▶ **WHAT IS REQUIRED**:
Below are the records; copy out every line that holds the word "Gaps".

━━━━━ RECORDS FOR THE EXERCISE

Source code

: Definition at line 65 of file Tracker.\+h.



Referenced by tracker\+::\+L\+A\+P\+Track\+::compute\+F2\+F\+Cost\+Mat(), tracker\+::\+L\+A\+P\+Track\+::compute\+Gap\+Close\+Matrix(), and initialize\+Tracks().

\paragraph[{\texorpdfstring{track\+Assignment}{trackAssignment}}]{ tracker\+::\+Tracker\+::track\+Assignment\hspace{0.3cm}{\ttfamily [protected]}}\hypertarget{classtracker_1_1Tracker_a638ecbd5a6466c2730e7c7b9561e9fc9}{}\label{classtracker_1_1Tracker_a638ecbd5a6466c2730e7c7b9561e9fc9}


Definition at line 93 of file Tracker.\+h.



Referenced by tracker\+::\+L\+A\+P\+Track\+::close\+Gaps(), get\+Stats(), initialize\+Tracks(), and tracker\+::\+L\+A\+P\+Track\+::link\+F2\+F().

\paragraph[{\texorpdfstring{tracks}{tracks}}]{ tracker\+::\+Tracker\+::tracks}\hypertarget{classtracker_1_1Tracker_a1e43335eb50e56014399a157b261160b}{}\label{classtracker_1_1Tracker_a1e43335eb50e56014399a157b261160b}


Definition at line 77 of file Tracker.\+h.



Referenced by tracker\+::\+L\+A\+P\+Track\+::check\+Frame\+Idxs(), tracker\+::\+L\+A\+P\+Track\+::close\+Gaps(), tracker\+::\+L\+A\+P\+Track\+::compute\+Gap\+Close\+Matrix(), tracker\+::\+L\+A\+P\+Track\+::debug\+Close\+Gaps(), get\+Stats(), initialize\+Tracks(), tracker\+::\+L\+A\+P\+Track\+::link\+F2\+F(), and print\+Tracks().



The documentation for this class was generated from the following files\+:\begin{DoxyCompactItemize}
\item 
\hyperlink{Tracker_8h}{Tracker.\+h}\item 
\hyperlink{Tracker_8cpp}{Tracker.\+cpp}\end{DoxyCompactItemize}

━━━━━━━━━━
━━━━━ RECORDS FOR THE EXERCISE

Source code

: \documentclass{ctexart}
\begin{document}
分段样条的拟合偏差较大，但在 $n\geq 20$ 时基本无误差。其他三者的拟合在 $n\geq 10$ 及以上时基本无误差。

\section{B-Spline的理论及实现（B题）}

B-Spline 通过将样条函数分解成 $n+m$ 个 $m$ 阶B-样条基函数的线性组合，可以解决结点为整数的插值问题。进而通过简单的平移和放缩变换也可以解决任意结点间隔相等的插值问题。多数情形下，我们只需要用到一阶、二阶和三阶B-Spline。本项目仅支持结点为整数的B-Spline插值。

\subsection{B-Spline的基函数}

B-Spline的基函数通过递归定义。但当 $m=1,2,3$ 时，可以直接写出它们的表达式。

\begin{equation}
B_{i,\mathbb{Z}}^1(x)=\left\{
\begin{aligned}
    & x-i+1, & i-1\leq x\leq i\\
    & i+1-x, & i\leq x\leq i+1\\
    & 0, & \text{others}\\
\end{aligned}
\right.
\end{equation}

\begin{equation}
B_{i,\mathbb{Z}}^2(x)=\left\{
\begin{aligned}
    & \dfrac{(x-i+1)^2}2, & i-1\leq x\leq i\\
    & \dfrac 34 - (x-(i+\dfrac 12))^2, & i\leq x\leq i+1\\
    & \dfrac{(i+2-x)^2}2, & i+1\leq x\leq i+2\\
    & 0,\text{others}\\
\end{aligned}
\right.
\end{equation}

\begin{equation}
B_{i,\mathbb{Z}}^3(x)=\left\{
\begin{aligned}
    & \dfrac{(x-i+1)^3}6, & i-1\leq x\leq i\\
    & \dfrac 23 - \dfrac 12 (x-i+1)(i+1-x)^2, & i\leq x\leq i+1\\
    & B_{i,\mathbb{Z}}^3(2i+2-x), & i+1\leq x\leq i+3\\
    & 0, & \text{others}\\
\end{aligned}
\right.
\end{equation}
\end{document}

━━━━━━━━━━

▶ **EXERCISE SOLUTION**:
Referenced by tracker\+::\+L\+A\+P\+Track\+::close\+Gaps(), get\+Stats(), initialize\+Tracks(), and tracker\+::\+L\+A\+P\+Track\+::link\+F2\+F().
Referenced by tracker\+::\+L\+A\+P\+Track\+::check\+Frame\+Idxs(), tracker\+::\+L\+A\+P\+Track\+::close\+Gaps(), tracker\+::\+L\+A\+P\+Track\+::compute\+Gap\+Close\+Matrix(), tracker\+::\+L\+A\+P\+Track\+::debug\+Close\+Gaps(), get\+Stats(), initialize\+Tracks(), tracker\+::\+L\+A\+P\+Track\+::link\+F2\+F(), and print\+Tracks().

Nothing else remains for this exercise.